Bugün, bizi kendisiyle ilgilendiren uluslar arası sömürge yani parçalandırılmış sömürgedir.
Birden fazla devletin, askeri ve siyasi varlığında olan parçalandırılmış sömürgeler; parçada egemen olan ülkenin ekonomik, sosyal, siyasal yapılanmasına uygun olarak düzenlemeye tabi tutulur. Hele ki, o sömürgeci devletin kendisi geç ulus devletse; parçalan(mış)dırılmış topraklar üzerinde kendisini tamamlamaya çalışırken ve bu tamamlama sürecinde; geçmişten beri çeşitli nedenlerden dolayı aynı siyaset coğrafyasında yer alan farklı ulus kimliği ile; ortak devlet ittifakı ile oluşmuş ise; bu tür yol almadan tek ulus devlete dönüştürülme esas alınmışsa; burada ki yaşam daha farklı kurgulanmaktadır.
Sonuç olarak oluşturulan ulus devlet; kuruluş sürecinde ki uluslar, milletler paydaşlığının geleceğini; diğer ulus ya da milletlerin inkarı ve yok edilmesi üzerine kurmaktadır.

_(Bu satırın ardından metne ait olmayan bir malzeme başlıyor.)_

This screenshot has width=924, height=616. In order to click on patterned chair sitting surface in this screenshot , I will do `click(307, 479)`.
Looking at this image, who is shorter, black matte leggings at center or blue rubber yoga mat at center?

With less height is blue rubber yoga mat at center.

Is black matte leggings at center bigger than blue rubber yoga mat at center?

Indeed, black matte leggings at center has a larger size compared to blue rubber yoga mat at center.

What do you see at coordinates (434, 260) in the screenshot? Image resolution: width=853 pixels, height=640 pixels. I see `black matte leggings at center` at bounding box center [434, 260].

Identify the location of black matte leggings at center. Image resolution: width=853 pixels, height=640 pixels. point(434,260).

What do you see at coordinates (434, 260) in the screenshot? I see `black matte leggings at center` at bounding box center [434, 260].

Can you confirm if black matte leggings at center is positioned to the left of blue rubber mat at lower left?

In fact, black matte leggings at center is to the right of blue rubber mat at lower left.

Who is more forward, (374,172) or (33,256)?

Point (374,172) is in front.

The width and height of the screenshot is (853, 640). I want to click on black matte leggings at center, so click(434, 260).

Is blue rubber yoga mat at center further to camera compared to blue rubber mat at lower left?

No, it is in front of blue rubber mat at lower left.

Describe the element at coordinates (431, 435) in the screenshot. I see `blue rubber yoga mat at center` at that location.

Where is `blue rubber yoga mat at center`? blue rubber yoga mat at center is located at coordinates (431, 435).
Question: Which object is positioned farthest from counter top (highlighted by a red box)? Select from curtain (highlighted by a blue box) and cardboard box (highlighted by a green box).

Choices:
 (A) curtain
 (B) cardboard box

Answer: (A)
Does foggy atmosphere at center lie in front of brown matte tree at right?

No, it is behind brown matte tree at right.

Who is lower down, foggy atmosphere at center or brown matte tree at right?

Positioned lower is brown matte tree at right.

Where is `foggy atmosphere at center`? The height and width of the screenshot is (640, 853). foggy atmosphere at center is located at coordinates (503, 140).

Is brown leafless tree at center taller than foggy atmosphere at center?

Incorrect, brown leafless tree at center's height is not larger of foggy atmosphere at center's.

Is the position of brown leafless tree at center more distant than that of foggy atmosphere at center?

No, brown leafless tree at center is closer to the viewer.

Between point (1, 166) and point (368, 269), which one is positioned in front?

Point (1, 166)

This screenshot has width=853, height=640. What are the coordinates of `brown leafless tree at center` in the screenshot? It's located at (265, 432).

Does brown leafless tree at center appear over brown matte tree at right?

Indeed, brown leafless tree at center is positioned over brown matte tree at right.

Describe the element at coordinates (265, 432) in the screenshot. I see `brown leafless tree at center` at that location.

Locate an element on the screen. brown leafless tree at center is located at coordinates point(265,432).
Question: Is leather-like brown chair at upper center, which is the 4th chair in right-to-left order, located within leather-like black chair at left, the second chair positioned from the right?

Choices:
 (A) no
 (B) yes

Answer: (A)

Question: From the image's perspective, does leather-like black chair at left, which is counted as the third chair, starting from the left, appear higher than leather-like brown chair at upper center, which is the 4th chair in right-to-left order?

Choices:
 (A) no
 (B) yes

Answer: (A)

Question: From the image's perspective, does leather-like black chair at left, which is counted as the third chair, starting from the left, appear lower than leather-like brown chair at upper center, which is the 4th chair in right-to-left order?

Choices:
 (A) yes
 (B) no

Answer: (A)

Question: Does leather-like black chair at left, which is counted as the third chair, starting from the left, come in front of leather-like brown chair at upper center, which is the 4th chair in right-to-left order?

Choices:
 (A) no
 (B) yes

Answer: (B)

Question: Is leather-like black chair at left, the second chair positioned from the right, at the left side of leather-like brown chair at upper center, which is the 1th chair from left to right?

Bunun pratik adımları atılmakta, gerekleri yerine getirilmektedir. Kurulan devletin egemen ulusun egemenleri yok etme ve hiçleştirmeyi, politikalarının en üst noktalarına taşırken; sömürgeleştirilen topraklarda yaşayan ulusu ve diğer etnisiteleri dil, kültür ve tüm moral değerlerini de paramparça etmekte, imha etmekte ve yokmuş saymaktadır.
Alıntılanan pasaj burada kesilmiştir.